Curieusement, St Paul ne parle pas tant de présence que d’absence : l’Eucharistie est ce ‘quelque chose’ qui nous fait tenir dans l’attente de la rencontre définitive avec le Seigneur. Le Seigneur n’est plus là, visiblement présent, il a disparu aux yeux des apôtres le jour de l’Ascension. Mais il nous donne ce signe, ce sacrement, qui nous assure qu’il est présent autrement, d’une autre manière, en attendant de le rencontrer … ‘en présenciel’, si j’ose dire !

L’Eucharistie est en soi l’expérience d’un manque.

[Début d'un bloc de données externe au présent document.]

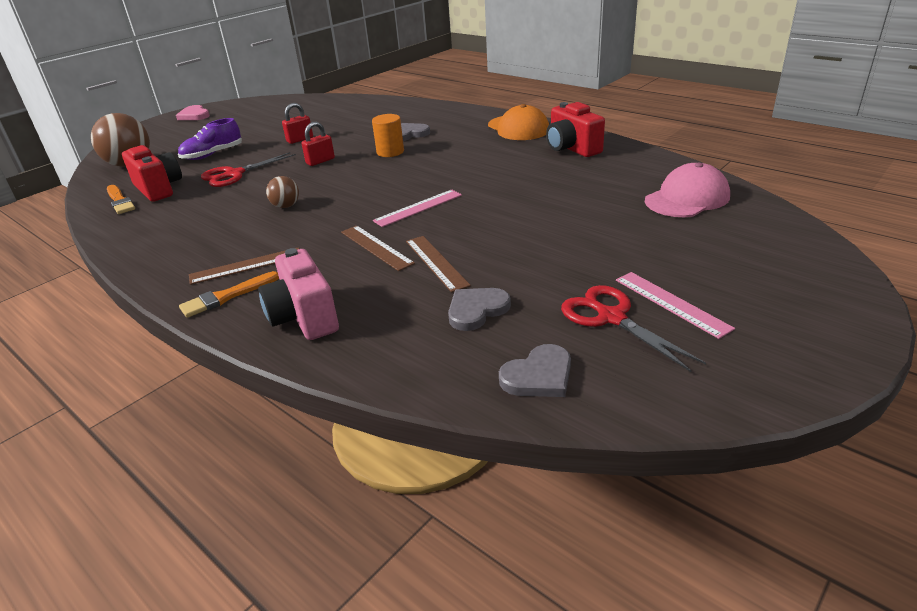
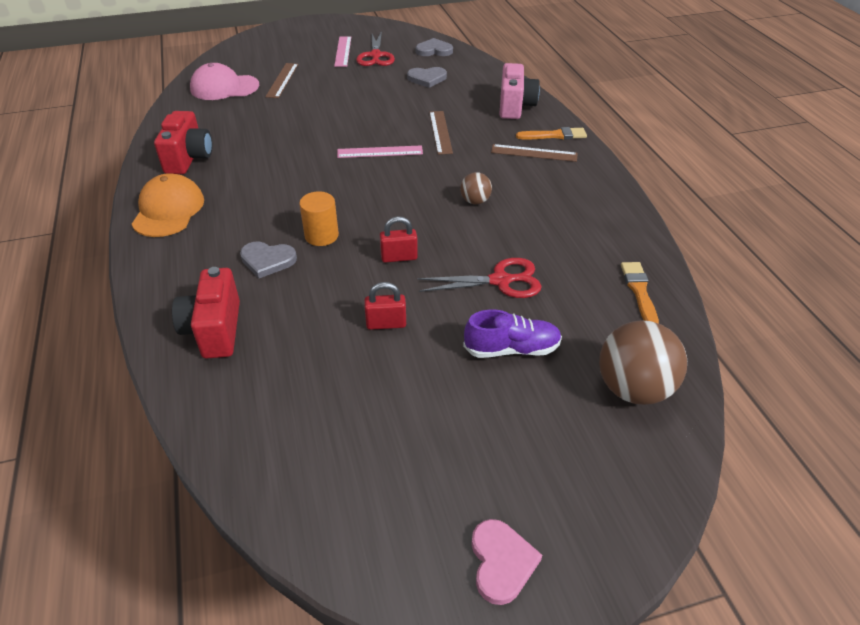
camera: 150 degrees left, 10 degrees up
red camera [122,145,182,202] -> red camera moved to [172,267,240,358]
brown ruler [406,236,471,292] -> brown ruler moved to [265,63,298,98]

Il y a un an, nous étions en plein confinement, et en plein désarroi. Pas de messe du dimanche, pas de Rameaux, pas de jeudi-saint, pas de vendredi saint, pas de fête de Pâques… Étant prêtre, tout seul j’ai célébré la messe du jeudi saint, et celle de Pâques, mais cette fois relié par téléphone, par la vibration de la voix, à beaucoup d’entre vous.

Et il y eut beaucoup de commentaires de toute sorte au sujet de cette privation de messe. Les uns allant jusqu’au Conseil d’Etat pour réclamer l’exercice de la liberté religieuse, les autres expliquant sous mille formes que la messe n’était pas le tout de la vie chrétienne, qu’il y avait aussi à prier, à écouter la Parole de Dieu, et à servir son prochain.

Mais le manque de messe aurait pu aussi nous aider à réfléchir sur cela : que la messe elle-même est un manque : C’est le Christ qui nous manque, c’est Jésus qui nous manque ! La messe se vit dans l’attente du retour du Christ : « Nous proclamons ta mort, Seigneur Jésus, nous célébrons ta résurrection, nous attendons ta venue, dans la gloire ! » L’attente du Christ est une note majeure de la spiritualité chrétienne. Les textes du NT en sont fortement imprégnés. Pourquoi les églises sont-elles habituellement ‘orientées vers l’est’ (ou tout simplement ‘orientées’) ? – parce que c’est le côté où le soleil se lève, symbole du Christ qui ressuscite, en un jour qui ne finira pas.

Au point de départ, Pâque signifie ‘passage’. Les textes de cette messe évoquent ce ‘passage’ du Seigneur :

• dans le livre de l’Exode, au cours de ce premier repas de la Pâque, en Egypte, Dieu dit : « je traverserai le pays d’Egypte cette nuit là… je passerai, vous ne serez pas atteints par le fléau… »

• et Saint Jean : « Avant la fête de la Pâque, sachant que l’heure était venue pour lui de passer de ce monde à son Père… »

Dieu passe au milieu de son peuple, Jésus passe sur la terre d’Israël, puis il passe de ce monde à son Père, et nous aussi nous vivons de nombreux passages, jusqu’au dernier, qui nous conduira dans la maison du Père. L’Eucharistie est le pain de la route, le pain des voyageurs, des marcheurs, qui permet de tenir bon en attendant la rencontre ultime, quand nous verrons Jésus face à face, quand nous le connaîtrons enfin, comme nous sommes connus de lui.

En attendant, il nous reste à aimer jusqu’au bout, et à servir nos frères, comme Jésus.